Prompt >> Return the data that follows exactly as it appears. Pictures do not belong in the copy.

(Itemized modification records)
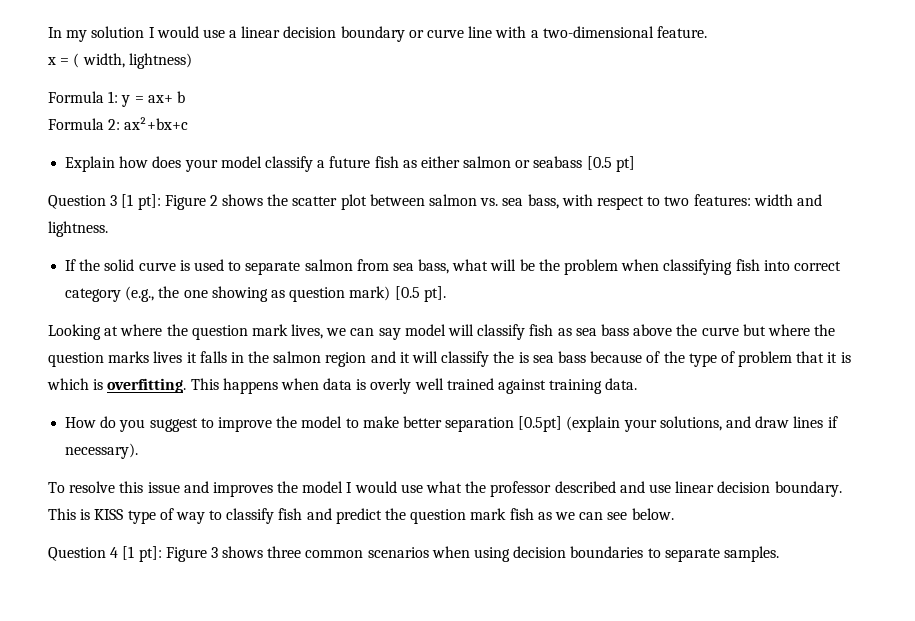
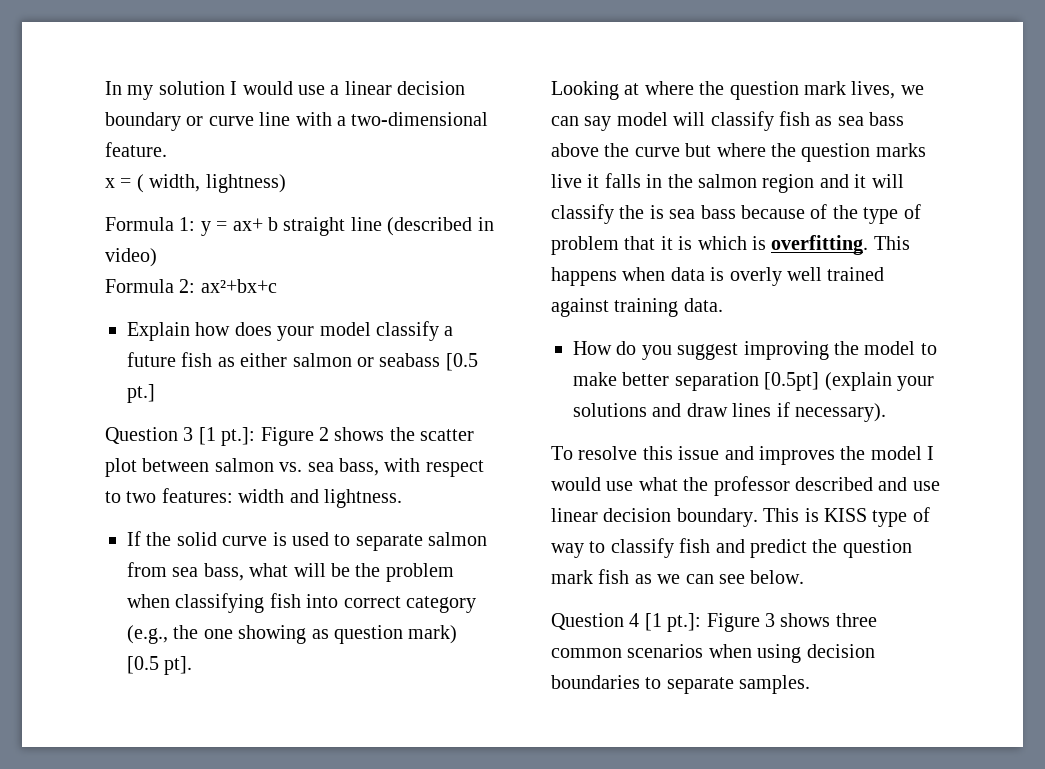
(185, 97) none -> [283,217,494,236] [105,248,157,267] straight line (described in video)
[615,156,635,172] pt] -> [127,384,155,403] pt.]
[137,194,161,210] pt]: -> [221,427,256,446] pt.]:
[153,351,183,363] lives -> [551,174,582,188] live
[200,417,272,432] to improve -> [743,341,829,360] improving
[659,416,722,431] solutions, -> [573,403,647,417] solutions
[138,546,162,562] pt]: -> [667,613,702,632] pt.]:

The completed task >>
(185, 97) none -> [283,217,494,236] [105,248,157,267] straight line (described in video)
[615,156,635,172] pt] -> [127,384,155,403] pt.]
[137,194,161,210] pt]: -> [221,427,256,446] pt.]:
[153,351,183,363] lives -> [551,174,582,188] live
[200,417,272,432] to improve -> [743,341,829,360] improving
[659,416,722,431] solutions, -> [573,403,647,417] solutions
[138,546,162,562] pt]: -> [667,613,702,632] pt.]:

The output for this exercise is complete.